Опрокинули по третьей, откинулись в креслах и закурили:
— А в том, что Англия пятьсот лет воевала на всех морях. А Россия сто лет подражала голландцам, а потом еще сто — англичанам. Форма, обычаи, жаргон — все английское было. Ты слыхал — когда англичане ходили на покупных кораблях? А мы? Да все крейсера не свои: «Варяг» — США, «Аскольд», «Новик», «Богатырь» — Германия, «Боярин» — Дания, «Светлана» и «Баян» — Франция. А потом сдирали: «Очаков» и «Олега» с «Богатыря», «Жемчуг» и «Изумруд» — с «Новика». Что за национальное ремесло — перековка чужих блох! Да разве что «Громобой» и серия «Авроры» были собственные.

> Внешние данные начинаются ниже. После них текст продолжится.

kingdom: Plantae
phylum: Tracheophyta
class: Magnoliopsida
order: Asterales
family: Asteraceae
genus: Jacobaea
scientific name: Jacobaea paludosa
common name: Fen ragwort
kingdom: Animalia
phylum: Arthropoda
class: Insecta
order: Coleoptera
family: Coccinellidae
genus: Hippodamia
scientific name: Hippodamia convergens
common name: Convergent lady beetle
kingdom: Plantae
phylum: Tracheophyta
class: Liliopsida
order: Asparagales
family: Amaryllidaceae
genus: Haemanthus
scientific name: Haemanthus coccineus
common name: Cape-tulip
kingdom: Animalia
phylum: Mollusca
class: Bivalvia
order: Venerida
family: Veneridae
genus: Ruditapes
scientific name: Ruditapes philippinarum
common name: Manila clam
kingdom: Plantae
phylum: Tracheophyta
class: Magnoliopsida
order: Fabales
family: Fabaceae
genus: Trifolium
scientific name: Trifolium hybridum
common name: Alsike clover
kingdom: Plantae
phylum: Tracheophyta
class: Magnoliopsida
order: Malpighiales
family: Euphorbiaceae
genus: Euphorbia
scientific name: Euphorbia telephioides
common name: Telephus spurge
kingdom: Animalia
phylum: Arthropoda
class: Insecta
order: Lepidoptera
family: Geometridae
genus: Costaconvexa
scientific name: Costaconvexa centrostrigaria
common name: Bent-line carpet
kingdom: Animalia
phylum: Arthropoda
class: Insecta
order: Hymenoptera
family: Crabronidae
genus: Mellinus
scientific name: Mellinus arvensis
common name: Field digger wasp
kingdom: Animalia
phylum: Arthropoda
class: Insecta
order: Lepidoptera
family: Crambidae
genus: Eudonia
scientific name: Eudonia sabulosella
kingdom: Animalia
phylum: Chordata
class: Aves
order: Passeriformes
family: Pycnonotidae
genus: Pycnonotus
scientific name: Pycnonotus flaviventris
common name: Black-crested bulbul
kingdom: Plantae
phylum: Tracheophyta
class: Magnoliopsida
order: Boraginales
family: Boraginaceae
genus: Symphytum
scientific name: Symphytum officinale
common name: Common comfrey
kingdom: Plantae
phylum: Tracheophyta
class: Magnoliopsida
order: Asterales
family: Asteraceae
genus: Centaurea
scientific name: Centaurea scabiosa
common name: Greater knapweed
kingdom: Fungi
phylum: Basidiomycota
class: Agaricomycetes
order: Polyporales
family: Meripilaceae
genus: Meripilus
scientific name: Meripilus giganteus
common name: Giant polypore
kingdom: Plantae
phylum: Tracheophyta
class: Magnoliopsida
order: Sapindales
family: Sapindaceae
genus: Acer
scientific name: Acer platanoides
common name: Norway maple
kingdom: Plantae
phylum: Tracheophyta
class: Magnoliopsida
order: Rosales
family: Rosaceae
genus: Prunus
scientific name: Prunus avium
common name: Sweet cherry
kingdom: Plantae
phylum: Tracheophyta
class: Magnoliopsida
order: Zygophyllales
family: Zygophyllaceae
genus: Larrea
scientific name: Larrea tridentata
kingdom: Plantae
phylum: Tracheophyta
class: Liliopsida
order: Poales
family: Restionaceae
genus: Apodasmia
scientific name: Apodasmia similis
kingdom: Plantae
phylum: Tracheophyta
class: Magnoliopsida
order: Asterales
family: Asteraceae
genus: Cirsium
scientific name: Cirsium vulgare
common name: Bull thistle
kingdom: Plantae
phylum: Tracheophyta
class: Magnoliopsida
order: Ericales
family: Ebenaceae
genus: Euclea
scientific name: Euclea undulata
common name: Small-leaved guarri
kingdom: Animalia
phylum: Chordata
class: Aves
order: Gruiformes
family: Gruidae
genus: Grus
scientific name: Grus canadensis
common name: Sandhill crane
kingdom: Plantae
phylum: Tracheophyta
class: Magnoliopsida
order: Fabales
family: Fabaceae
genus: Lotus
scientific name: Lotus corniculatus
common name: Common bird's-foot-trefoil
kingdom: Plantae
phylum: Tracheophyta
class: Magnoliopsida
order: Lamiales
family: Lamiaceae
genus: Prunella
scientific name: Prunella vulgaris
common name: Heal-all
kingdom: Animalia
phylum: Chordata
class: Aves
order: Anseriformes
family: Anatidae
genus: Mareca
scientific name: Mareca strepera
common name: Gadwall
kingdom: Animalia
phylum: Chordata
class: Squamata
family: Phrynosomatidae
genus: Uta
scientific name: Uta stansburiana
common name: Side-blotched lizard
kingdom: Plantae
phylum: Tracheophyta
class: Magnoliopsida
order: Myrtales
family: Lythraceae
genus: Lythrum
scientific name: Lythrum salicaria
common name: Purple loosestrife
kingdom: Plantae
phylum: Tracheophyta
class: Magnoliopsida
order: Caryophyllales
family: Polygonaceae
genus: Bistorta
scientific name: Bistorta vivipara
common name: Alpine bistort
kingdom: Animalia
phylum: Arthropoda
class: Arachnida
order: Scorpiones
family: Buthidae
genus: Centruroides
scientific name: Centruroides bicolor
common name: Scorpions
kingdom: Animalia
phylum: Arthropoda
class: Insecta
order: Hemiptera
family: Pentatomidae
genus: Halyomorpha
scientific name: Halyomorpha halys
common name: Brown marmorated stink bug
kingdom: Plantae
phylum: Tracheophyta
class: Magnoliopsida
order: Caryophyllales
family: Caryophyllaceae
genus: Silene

Ты подумай: с чего начался век? Американцы построили «Варяга», немец написал песню, японцы его подняли, назвали «Сойя» и поставили в строй — а мы сумели его только утопить и тем прославили! Поистине особенности национального русского флотовождения!..
— Но вышли, вышли подводными крейсерами в Мировой океан!
— Вышли. В одной руке дубина, а другая протянута за милостыней. Вроде знаменитого одесского босяка с его ультиматумом: «Рупь или в морду». Победы мы одерживали исключительно в екатерининские времена, и то без толку: как сидели за запертыми проливами, так всю музыку и просидели в своих внутренних лужах.